The Scolopendridae belong to a larger centipede group called the Scolopendromorpha. Most scolopendromorphs have bodies with 21 or 23 leg-bearing segments, except for one remarkable scolopendrid species from central Brazil that has 39 or 43 leg-bearing segments (Chagas-Junior et al. 2008). Non-scolopendrid species are often much smaller than the Scolopendridae, with some being only about 10 mm in length. These smaller scolopendromorphs also differ in eye morphology: Scolopendridae have a patch of four ocelli on either side of the head, but other scolopendromorphs are mostly blind and lack ocelli. In the past the blind scolopendromorphs have been treated as a single family Cryptopidae, but recent authors have mostly recognised three separate families Cryptopidae, Scolopocryptopidae and Plutoniumidae in light of uncertainty about the monophyly of a broader Cryptopidae.

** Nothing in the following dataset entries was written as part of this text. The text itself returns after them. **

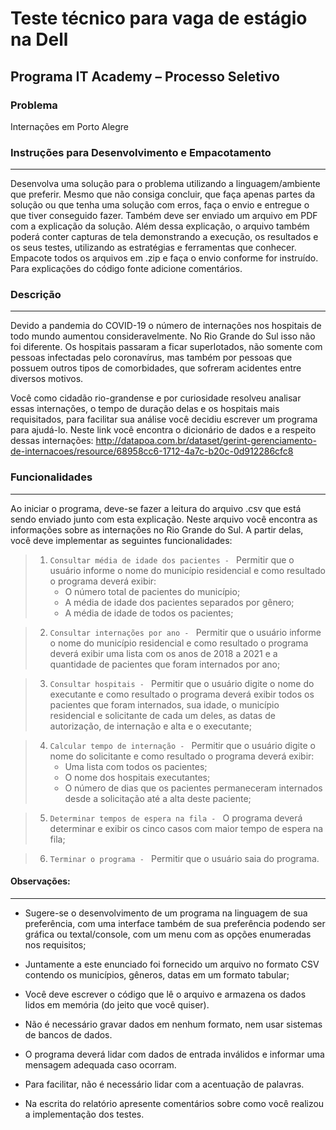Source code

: # Teste técnico para vaga de estágio na Dell

## Programa IT Academy – Processo Seletivo

### Problema

Internações em Porto Alegre

### Instruções para Desenvolvimento e Empacotamento
---------------
Desenvolva uma solução para o problema utilizando a linguagem/ambiente que preferir. Mesmo que não consiga concluir, que faça apenas partes da solução ou que tenha uma solução com erros, faça o envio e entregue o que tiver conseguido fazer.
Também deve ser enviado um arquivo em PDF com a explicação da solução. Além dessa explicação, o arquivo também poderá conter capturas de tela demonstrando a execução, os resultados e os seus testes, utilizando as estratégias e ferramentas que conhecer.
Empacote todos os arquivos em .zip e faça o envio conforme for instruído.
Para explicações do código fonte adicione comentários.

### Descrição
---------------
Devido a pandemia do COVID-19 o número de internações nos hospitais de todo mundo aumentou consideravelmente. No Rio Grande do Sul isso não foi diferente. Os hospitais passaram a ficar superlotados, não somente com  pessoas infectadas pelo coronavírus, mas também por pessoas que possuem outros tipos de comorbidades, que sofreram acidentes entre diversos motivos.

Você como cidadão rio-grandense e por curiosidade resolveu analisar essas internações, o tempo de duração delas e os hospitais mais requisitados, para facilitar sua análise você decidiu escrever um programa para ajudá-lo. Neste link você encontra o dicionário de dados e a respeito dessas internações: http://datapoa.com.br/dataset/gerint-gerenciamento-de-internacoes/resource/68958cc6-1712-4a7c-b20c-0d912286cfc8

### Funcionalidades
---------------
Ao iniciar o programa, deve-se fazer a leitura do arquivo .csv que está sendo enviado junto com esta explicação. Neste arquivo você encontra as informações sobre as internações no Rio Grande do Sul. A partir delas, você deve implementar as seguintes funcionalidades:

>1. `Consultar média de idade dos pacientes - ` Permitir que o usuário informe o nome do município residencial e como resultado o programa deverá exibir:
>    - O número total de pacientes do município;
>    - A média de idade dos pacientes separados por gênero;
>    - A média de idade de todos os pacientes;

>2. `Consultar internações por ano - ` Permitir que o usuário informe o nome do município residencial e como resultado o programa deverá exibir uma lista com os anos de 2018 a 2021 e a quantidade de pacientes que foram internados por ano;

>3. `Consultar hospitais - ` Permitir que o usuário digite o nome do executante e como resultado o programa deverá exibir todos os pacientes que foram internados, sua idade, o município residencial e solicitante de cada um deles, as datas de autorização, de internação e alta e o executante;

>4. `Calcular tempo de internação - ` Permitir que o usuário digite o nome do solicitante e como resultado o programa deverá exibir:
>    - Uma lista com todos os pacientes;
>    - O nome dos hospitais executantes;
>    - O número de dias que os pacientes permaneceram internados desde a solicitação até a alta deste paciente;

>5. `Determinar tempos de espera na fila - ` O programa deverá determinar e exibir os cinco casos com maior tempo de espera na fila;

>6. `Terminar o programa - ` Permitir que o usuário saia do programa.

#### Observações:
---------------
- Sugere-se o desenvolvimento de um programa na linguagem de sua preferência, com uma interface também de sua preferência podendo ser gráfica ou textal/console, com um menu com as opções enumeradas nos requisitos;

- Juntamente a este enunciado foi fornecido um arquivo no formato CSV contendo os municípios, gêneros, datas em um formato tabular;

- Você deve escrever o código que lê o arquivo e armazena os dados lidos em memória (do jeito que você quiser).

- Não é necessário gravar dados em nenhum formato, nem usar sistemas de bancos de dados.

- O programa deverá lidar com dados de entrada inválidos e informar uma mensagem adequada caso ocorram.

- Para facilitar, não é necessário lidar com a acentuação de palavras.

- Na escrita do relatório apresente comentários sobre como você realizou a implementação dos testes.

Nevertheless, a recent phylogenetic analysis by Vahtera et al. (2012) combining both morphological and molecular data did support a single blind clade. Unfortunately, no phylogenetic analysis to date has been able to include Mimops orientalis, an odd scolopendromorph known from a single specimen collected in China in 1903 and placed by Lewis (2006) in its own distinct family. Mimops possesses but a single ocellus on either side of the head, potentially making it very intriguing for the question of whether blindness has evolved in scolopendromorphs more than once.

The blind scolopendromorph Scolopocryptops sexspinosus, copyright Troy Bartlett.


Brunhuber, B. S. 1970. Egg laying, maternal care and development of young in the scolopendromorph centipede, Cormocephalus anceps anceps Porat. Zoological Journal of the Linnean Society 49 (3): 225-234.

Bush, S. P., B. O. King, R. L. Norris & S. A. Stockwell. 2001. Centipede envenomation. Wilderness and Environmental Medicine 12 (2): 93-99.

Chagas-Junior, A., G. D. Edgecombe & A. Minelli. 2008. Variability in trunk segmentation in the centipede order Scolopendromorpha: a remarkable new species of Scolopendropsis Brandt (Chilopoda: Scolopendridae) from Brazil. Zootaxa 1888: 36-46.

Lewis, J. G. E. 1972. The life histories and distribution of the centipedes Rhysida nuda togoensis and Ethmostigmus trigonopodus (Scolopendromorpha: Scolopendridae) in Nigeria. Journal of Zoology 167 (4): 399-414.

Lewis, J. G. E. 2006. On the scolopendromorph centipede genus Mimops Kraepelin, 1903, with a description of a new family (Chilopoda: Scolopendromorpha). Journal of Natural History 40 (19-20): 1231-1239.

Vahtera, V., G. D. Edgecombe & G. Giribet. 2012. Evolution of blindness in scolopendromorph centipedes (Chilopoda: Scolopendromorpha): insight from an expanded sampling of molecular data. Cladistics 28: 4-20.